● **Exercise description**
Would you return every entry, exactly as it is written?

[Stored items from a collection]
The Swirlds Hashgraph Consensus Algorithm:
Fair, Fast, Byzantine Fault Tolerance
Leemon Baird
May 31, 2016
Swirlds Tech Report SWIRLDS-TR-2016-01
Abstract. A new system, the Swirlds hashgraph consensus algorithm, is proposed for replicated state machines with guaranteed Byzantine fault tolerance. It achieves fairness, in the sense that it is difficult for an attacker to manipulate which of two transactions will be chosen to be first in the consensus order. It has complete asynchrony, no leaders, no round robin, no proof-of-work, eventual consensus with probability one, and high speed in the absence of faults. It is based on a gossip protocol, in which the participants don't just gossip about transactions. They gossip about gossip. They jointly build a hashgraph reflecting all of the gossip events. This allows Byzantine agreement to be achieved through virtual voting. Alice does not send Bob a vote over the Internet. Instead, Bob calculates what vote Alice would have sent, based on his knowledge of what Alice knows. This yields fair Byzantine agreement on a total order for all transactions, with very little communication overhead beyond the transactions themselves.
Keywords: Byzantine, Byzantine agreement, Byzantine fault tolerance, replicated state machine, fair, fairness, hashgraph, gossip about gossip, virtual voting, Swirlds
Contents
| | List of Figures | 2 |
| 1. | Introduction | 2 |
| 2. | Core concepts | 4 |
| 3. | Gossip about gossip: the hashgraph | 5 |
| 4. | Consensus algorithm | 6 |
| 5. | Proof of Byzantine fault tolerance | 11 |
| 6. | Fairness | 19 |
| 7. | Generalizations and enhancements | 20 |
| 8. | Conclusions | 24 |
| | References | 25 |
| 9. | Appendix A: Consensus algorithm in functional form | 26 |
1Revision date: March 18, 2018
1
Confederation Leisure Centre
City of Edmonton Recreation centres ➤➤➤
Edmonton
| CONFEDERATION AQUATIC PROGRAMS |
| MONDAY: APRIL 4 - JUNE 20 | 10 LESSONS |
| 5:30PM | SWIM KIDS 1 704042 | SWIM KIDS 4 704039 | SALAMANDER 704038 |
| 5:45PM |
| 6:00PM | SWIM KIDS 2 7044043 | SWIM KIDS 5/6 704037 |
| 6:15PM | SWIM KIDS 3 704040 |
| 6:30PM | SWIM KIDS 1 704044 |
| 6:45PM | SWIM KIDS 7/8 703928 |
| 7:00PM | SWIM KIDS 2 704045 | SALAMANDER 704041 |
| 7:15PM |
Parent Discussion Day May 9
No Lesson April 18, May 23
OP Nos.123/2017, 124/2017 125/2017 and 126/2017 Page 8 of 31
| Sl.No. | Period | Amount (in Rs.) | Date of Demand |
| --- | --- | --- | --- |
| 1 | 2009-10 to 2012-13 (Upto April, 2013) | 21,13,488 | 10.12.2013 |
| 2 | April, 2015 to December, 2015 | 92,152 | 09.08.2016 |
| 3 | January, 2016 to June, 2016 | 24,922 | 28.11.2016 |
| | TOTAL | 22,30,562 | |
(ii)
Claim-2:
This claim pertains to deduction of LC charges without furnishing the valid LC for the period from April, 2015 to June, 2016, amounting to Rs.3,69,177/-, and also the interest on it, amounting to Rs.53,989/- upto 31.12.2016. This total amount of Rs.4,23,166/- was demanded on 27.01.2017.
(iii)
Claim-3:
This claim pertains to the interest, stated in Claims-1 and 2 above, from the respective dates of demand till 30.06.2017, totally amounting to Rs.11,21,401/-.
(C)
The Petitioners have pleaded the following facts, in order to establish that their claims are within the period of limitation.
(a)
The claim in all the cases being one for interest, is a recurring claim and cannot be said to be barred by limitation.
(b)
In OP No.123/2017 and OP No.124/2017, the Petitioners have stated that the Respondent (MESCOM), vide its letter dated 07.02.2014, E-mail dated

● **Task response**
The Swirlds Hashgraph Consensus Algorithm:
Fair, Fast, Byzantine Fault Tolerance
Leemon Baird
May 31, 2016
Swirlds Tech Report SWIRLDS-TR-2016-01
Abstract. A new system, the Swirlds hashgraph consensus algorithm, is proposed for replicated state machines with guaranteed Byzantine fault tolerance. It achieves fairness, in the sense that it is difficult for an attacker to manipulate which of two transactions will be chosen to be first in the consensus order. It has complete asynchrony, no leaders, no round robin, no proof-of-work, eventual consensus with probability one, and high speed in the absence of faults. It is based on a gossip protocol, in which the participants don't just gossip about transactions. They gossip about gossip. They jointly build a hashgraph reflecting all of the gossip events. This allows Byzantine agreement to be achieved through virtual voting. Alice does not send Bob a vote over the Internet. Instead, Bob calculates what vote Alice would have sent, based on his knowledge of what Alice knows. This yields fair Byzantine agreement on a total order for all transactions, with very little communication overhead beyond the transactions themselves.
Keywords: Byzantine, Byzantine agreement, Byzantine fault tolerance, replicated state machine, fair, fairness, hashgraph, gossip about gossip, virtual voting, Swirlds
Contents
| | List of Figures | 2 |
| 1. | Introduction | 2 |
| 2. | Core concepts | 4 |
| 3. | Gossip about gossip: the hashgraph | 5 |
| 4. | Consensus algorithm | 6 |
| 5. | Proof of Byzantine fault tolerance | 11 |
| 6. | Fairness | 19 |
| 7. | Generalizations and enhancements | 20 |
| 8. | Conclusions | 24 |
| | References | 25 |
| 9. | Appendix A: Consensus algorithm in functional form | 26 |
1Revision date: March 18, 2018
1
Confederation Leisure Centre
City of Edmonton Recreation centres ➤➤➤
Edmonton
| CONFEDERATION AQUATIC PROGRAMS |
| MONDAY: APRIL 4 - JUNE 20 | 10 LESSONS |
| 5:30PM | SWIM KIDS 1 704042 | SWIM KIDS 4 704039 | SALAMANDER 704038 |
| 5:45PM |
| 6:00PM | SWIM KIDS 2 7044043 | SWIM KIDS 5/6 704037 |
| 6:15PM | SWIM KIDS 3 704040 |
| 6:30PM | SWIM KIDS 1 704044 |
| 6:45PM | SWIM KIDS 7/8 703928 |
| 7:00PM | SWIM KIDS 2 704045 | SALAMANDER 704041 |
| 7:15PM |
Parent Discussion Day May 9
No Lesson April 18, May 23
OP Nos.123/2017, 124/2017 125/2017 and 126/2017 Page 8 of 31
| Sl.No. | Period | Amount (in Rs.) | Date of Demand |
| --- | --- | --- | --- |
| 1 | 2009-10 to 2012-13 (Upto April, 2013) | 21,13,488 | 10.12.2013 |
| 2 | April, 2015 to December, 2015 | 92,152 | 09.08.2016 |
| 3 | January, 2016 to June, 2016 | 24,922 | 28.11.2016 |
| | TOTAL | 22,30,562 | |
(ii)
Claim-2:
This claim pertains to deduction of LC charges without furnishing the valid LC for the period from April, 2015 to June, 2016, amounting to Rs.3,69,177/-, and also the interest on it, amounting to Rs.53,989/- upto 31.12.2016. This total amount of Rs.4,23,166/- was demanded on 27.01.2017.
(iii)
Claim-3:
This claim pertains to the interest, stated in Claims-1 and 2 above, from the respective dates of demand till 30.06.2017, totally amounting to Rs.11,21,401/-.
(C)
The Petitioners have pleaded the following facts, in order to establish that their claims are within the period of limitation.
(a)
The claim in all the cases being one for interest, is a recurring claim and cannot be said to be barred by limitation.
(b)
In OP No.123/2017 and OP No.124/2017, the Petitioners have stated that the Respondent (MESCOM), vide its letter dated 07.02.2014, E-mail dated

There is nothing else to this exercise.